▶ _Goal of the exercise_: Begin at the line that contains "Page size: 1500x1125." and stop after the line that contains "list In 1950, Turing", repeating every line in that span word for word.

▶ _Given data_:
━━━━━━━━

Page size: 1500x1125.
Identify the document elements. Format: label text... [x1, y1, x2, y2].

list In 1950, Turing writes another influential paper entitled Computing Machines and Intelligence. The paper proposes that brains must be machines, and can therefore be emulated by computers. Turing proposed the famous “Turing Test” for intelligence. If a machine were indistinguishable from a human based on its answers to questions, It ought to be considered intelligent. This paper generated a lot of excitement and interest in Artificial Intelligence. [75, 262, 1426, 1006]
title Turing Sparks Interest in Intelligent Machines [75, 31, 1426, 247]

━━━━━━━━

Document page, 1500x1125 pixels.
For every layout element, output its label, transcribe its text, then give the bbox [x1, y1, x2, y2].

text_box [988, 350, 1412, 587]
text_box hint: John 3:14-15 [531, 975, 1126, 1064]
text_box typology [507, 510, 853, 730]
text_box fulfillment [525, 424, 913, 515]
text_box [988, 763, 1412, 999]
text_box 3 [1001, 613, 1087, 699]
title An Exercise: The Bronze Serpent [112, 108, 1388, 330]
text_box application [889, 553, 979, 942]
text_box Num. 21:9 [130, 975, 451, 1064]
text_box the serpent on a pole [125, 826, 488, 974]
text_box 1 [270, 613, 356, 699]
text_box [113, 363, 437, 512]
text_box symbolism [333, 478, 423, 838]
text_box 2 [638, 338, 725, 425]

━━━━━━━━

▶ _Finished exercise_:
Page size: 1500x1125.
Identify the document elements. Format: label text... [x1, y1, x2, y2].

list In 1950, Turing writes another influential paper entitled Computing Machines and Intelligence. The paper proposes that brains must be machines, and can therefore be emulated by computers. Turing proposed the famous “Turing Test” for intelligence. If a machine were indistinguishable from a human based on its answers to questions, It ought to be considered intelligent. This paper generated a lot of excitement and interest in Artificial Intelligence. [75, 262, 1426, 1006]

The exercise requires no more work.